His century gave Pakistan a real platform. The problem was what arrived alongside it. Rizwan’s 59, Agha’s 58, and Fazal’s 60 were exactly the contributions that should collectively push a batting side past their opponents’ total. None of them did, because Bangladesh took wickets between those starts rather than allowing two recognised batters to bat together long enough for the lead to arrive. Awais fell to Taskin Ahmed shortly after reaching three figures. His dismissal removed the one batter with the temperament to anchor the innings while the lower order pushed Pakistan to safety.

Mehidy Hasan Miraz Ends the Fight

Mehidy Hasan Miraz returned to dismantle what remained of Pakistan’s middle and lower order at the stage where a first-innings lead still looked achievable. At 353/7, Pakistan needed 61 runs from three wickets. That’s a realistic target with a recognised batter still present. It became unrealistic quickly.

The final three wickets fell for just 33 runs. Mehidy completed his five-wicket haul, Bangladesh closed the innings, and Pakistan finished 27 runs short of 413. That collapse from 353/7 is the moment Pakistan’s management will study most carefully from this day. Getting within sight of a lead and losing three wickets for 33 is not just a batting failure in isolation.

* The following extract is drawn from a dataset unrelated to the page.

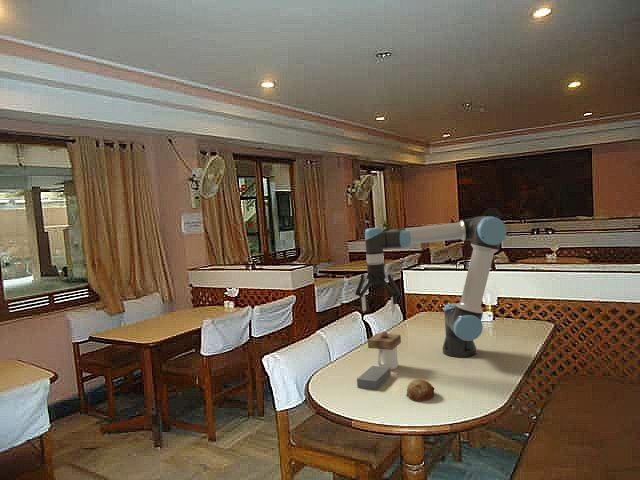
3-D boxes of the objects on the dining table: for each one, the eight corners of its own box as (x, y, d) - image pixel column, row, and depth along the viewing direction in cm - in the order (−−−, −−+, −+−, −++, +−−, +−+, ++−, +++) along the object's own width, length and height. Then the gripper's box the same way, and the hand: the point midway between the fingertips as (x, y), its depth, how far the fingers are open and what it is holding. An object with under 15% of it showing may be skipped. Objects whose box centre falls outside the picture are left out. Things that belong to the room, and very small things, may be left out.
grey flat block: (390, 375, 197) (390, 367, 197) (376, 390, 183) (375, 381, 183) (372, 373, 201) (372, 365, 201) (357, 387, 187) (356, 378, 187)
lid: (400, 342, 208) (400, 330, 208) (392, 350, 198) (391, 337, 198) (377, 340, 213) (376, 328, 213) (368, 347, 204) (367, 335, 203)
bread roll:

It hands Bangladesh an advantage that deteriorating fourth innings conditions on a Dhaka surface will amplify considerably over the days remaining.

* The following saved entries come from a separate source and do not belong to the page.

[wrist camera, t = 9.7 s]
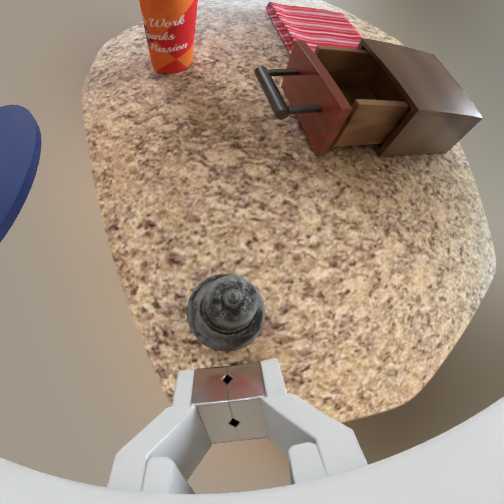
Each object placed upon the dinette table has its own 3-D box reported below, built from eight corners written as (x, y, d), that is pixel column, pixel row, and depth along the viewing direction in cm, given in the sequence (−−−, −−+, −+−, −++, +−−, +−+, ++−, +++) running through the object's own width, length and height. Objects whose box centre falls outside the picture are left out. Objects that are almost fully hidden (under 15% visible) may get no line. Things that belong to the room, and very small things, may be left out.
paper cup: (134, 72, 32) (120, -12, 19) (165, 45, 35) (161, -32, 22) (181, 84, 32) (178, -10, 19) (210, 55, 35) (216, -28, 22)
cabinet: (378, 157, 33) (418, 109, 24) (337, 87, 36) (361, 37, 27) (446, 153, 36) (483, 118, 27) (407, 92, 39) (434, 54, 30)
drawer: (273, 162, 29) (291, 111, 22) (243, 89, 32) (252, 39, 25) (403, 148, 33) (435, 112, 26) (365, 87, 36) (386, 49, 28)
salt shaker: (184, 290, 25) (161, 248, 14) (249, 276, 26) (277, 226, 15) (198, 356, 24) (186, 370, 12) (265, 341, 25) (308, 340, 14)
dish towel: (299, 79, 35) (304, 65, 33) (262, 9, 41) (264, -2, 39) (395, 90, 38) (402, 79, 36) (341, 19, 44) (345, 9, 42)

Rain Decides the Day’s Balance

The interruptions shaped the second half of Day 3 as significantly as Mehidy’s spell shaped the first. After Rizwan’s wicket, rain forced an early tea break and disrupted Pakistan’s attempt to accelerate toward a competitive total. The resulting rhythm suited Bangladesh’s bowlers rather than Pakistan’s batters. Moisture and fading light made stroke-making increasingly difficult as the surface continued rewarding disciplined spin.

Bangladesh also benefited from the timing of play resumptions in their second innings. Only 1.5 overs were bowled before bad light ended the day, sparing their openers a difficult evening spell under pressure. Heading into Day 4, Bangladesh hold a narrow lead on a deteriorating Dhaka pitch with a stronger spin attack, cleaner momentum, and a fourth innings that history suggests will be significantly harder than the 27-run deficit implies.